Material: The voice of Claude Hall carries a sentimental tune that has grown beyond her New York City roots and her Caribbean background. Her live show offers tales full of jubilation, boldness, musicality and improvisation. Although this solo artist has never officially released original music, her charismatic vocal technique and alluring stage presence has helped her to enlist the services of renowned jazz figure Dennis Dreith for her upcoming debut EP (August Afternoon).
Musicianship: Hall presents her live music like an actress reciting a jazz monologue on Broadway. She often enhances her contralto range with a tantalizing brand of jazz phrasing. The songstress works primarily with three music producers: Steve Rawlins, Michael Farrell and Dori Amarillo. Together they have reimagined several classic jazz songs, while making Hall’s dynamic vocal technique the foundation upon which their creative arrangements are built. The collaborative effort that best defines this group is their rendition of “Moondance.” This smooth jazz song blends elements of soul and R&B with a spirited piano solo and bebop-style drumming.

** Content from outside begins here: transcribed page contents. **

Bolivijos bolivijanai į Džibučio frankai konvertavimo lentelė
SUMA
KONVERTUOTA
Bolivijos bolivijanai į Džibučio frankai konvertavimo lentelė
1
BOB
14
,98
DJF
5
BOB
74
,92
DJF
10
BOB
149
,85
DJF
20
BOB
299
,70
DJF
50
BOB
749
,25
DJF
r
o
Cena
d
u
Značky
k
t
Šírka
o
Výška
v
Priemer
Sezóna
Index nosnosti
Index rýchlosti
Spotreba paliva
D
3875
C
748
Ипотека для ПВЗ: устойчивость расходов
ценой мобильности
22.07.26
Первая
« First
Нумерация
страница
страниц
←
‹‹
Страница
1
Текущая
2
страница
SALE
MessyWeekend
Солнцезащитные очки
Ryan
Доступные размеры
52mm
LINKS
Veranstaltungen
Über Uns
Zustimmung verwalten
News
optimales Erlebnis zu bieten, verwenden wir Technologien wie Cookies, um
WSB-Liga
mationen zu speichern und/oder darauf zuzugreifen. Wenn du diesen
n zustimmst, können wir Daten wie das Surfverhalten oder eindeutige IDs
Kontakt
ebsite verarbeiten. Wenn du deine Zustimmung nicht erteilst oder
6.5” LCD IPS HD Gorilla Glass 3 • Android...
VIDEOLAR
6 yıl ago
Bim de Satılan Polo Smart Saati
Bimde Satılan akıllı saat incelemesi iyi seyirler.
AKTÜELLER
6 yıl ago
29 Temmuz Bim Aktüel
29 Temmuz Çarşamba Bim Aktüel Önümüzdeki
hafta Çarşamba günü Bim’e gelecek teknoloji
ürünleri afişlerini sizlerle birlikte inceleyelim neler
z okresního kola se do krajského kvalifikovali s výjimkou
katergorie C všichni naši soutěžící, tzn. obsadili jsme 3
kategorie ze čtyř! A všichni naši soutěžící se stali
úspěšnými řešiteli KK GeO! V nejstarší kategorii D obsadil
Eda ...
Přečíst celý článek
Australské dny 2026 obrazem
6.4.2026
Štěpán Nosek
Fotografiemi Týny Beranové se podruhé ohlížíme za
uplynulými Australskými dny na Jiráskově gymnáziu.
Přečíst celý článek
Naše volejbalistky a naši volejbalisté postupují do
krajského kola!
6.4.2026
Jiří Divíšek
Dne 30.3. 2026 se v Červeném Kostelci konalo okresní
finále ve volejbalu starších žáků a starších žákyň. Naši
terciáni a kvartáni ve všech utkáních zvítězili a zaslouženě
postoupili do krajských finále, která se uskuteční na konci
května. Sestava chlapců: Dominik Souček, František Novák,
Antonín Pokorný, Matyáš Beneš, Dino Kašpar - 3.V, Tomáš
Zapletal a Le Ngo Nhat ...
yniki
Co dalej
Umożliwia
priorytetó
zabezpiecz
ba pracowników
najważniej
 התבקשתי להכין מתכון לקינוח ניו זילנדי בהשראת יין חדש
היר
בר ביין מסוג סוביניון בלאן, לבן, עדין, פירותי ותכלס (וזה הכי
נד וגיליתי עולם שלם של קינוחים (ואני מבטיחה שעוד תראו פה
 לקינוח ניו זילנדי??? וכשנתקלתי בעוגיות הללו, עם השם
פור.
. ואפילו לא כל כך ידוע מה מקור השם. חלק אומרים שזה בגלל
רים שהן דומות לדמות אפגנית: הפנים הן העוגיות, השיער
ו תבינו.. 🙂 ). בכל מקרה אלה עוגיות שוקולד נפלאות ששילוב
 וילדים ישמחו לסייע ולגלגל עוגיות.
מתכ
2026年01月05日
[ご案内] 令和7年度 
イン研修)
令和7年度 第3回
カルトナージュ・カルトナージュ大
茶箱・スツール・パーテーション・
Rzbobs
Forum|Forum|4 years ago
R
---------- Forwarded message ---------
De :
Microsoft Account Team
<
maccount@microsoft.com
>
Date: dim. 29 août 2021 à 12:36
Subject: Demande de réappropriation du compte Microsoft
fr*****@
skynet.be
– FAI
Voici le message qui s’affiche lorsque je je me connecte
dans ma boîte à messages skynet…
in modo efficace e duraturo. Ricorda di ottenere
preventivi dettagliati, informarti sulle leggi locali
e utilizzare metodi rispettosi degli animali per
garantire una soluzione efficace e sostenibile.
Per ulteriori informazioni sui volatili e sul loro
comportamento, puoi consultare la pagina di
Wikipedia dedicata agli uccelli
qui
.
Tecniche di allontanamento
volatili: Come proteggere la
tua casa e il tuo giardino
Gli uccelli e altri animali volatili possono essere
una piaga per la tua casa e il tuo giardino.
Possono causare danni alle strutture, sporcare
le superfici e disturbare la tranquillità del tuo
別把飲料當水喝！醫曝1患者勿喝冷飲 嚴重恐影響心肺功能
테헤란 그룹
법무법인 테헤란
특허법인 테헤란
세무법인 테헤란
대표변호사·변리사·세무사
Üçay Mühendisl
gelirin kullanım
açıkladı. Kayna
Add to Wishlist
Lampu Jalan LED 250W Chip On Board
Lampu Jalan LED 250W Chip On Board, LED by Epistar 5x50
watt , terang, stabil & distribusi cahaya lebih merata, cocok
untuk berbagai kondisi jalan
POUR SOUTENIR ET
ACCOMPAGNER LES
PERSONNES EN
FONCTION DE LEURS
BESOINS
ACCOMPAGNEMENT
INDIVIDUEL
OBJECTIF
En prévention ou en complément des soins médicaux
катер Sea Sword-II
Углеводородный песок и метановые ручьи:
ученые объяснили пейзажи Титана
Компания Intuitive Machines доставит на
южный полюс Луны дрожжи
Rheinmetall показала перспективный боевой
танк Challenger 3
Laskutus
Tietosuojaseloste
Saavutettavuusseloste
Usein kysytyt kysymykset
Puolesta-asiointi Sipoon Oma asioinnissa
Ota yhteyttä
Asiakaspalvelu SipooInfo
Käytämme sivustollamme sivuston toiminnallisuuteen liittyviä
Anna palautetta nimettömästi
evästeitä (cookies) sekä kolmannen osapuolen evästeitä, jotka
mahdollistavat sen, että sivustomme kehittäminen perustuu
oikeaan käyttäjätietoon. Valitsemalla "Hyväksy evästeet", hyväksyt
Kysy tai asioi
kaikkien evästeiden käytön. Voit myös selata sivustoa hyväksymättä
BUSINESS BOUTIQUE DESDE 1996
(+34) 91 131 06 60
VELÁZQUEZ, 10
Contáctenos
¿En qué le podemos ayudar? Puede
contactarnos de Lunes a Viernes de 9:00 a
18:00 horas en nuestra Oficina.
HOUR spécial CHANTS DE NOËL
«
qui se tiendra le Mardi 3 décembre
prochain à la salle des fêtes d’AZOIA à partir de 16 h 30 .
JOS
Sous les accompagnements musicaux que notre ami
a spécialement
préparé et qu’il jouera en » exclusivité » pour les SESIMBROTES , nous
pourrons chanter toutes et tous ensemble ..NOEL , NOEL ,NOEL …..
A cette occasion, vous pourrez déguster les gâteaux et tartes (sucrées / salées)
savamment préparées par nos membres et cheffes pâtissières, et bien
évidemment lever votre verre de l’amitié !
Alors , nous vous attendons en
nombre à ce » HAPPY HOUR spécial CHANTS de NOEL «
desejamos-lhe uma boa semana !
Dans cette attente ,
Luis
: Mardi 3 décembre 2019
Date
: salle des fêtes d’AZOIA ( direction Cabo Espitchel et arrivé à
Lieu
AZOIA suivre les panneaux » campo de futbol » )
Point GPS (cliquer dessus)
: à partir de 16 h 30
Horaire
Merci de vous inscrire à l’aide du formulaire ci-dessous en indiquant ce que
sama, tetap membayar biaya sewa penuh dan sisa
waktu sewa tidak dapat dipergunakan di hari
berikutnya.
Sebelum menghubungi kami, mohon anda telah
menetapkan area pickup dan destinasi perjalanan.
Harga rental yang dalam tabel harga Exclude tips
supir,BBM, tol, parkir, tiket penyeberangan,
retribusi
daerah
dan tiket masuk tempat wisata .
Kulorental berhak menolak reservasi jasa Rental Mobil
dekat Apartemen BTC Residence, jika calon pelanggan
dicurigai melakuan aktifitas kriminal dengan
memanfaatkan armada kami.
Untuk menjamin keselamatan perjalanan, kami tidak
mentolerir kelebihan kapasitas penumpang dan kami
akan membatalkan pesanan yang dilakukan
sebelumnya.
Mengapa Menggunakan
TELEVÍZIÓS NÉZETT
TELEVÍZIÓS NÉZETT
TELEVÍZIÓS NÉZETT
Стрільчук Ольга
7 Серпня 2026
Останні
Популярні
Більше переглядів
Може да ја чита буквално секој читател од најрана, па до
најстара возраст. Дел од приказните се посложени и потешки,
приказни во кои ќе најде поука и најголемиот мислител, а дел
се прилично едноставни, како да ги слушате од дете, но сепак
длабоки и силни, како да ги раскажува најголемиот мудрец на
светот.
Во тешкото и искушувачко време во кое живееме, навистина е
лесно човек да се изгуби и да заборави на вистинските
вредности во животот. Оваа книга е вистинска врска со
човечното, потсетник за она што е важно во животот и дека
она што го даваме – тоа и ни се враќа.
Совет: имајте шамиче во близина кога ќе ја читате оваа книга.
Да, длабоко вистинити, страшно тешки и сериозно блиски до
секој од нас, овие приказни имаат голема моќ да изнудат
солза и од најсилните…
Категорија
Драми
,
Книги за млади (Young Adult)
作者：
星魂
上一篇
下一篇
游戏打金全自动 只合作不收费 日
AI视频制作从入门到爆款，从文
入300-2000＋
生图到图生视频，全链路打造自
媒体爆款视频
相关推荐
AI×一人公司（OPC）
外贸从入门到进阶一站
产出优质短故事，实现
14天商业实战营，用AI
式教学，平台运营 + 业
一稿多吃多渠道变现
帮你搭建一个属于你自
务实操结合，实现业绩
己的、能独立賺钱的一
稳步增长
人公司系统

Performance: The intimate stage setting at The Baked Potato helped Hall to create a genial mood for her three-hour show. An essential part of this 27-song set was the support provided by her band. From the side of the stage, her co-writer Dori Amarillo played acoustic and electric guitar with a smooth demeanor. Meanwhile, the charismatic trio of Jamieson Trotter, Chris Colangelo and Peter Buck often aided the theatrical bravura of their lead singer with skillful musicality and comedic adlibs. When the band performed a quiet storm called “August Afternoon,” it served as a fitting way to balance the emotions of their overall performance.
Summary: Claude Hall told a story on this night, a story brimming with songs that resonated with her personal experiences. Singing in a tone reminiscent of Billie Holiday, this artist entertained her audience with an engaging essence that also echoed Lena Horne. All in all, Hall’s set proved to be a consistent balancing act of crowd engagement and vocal performance.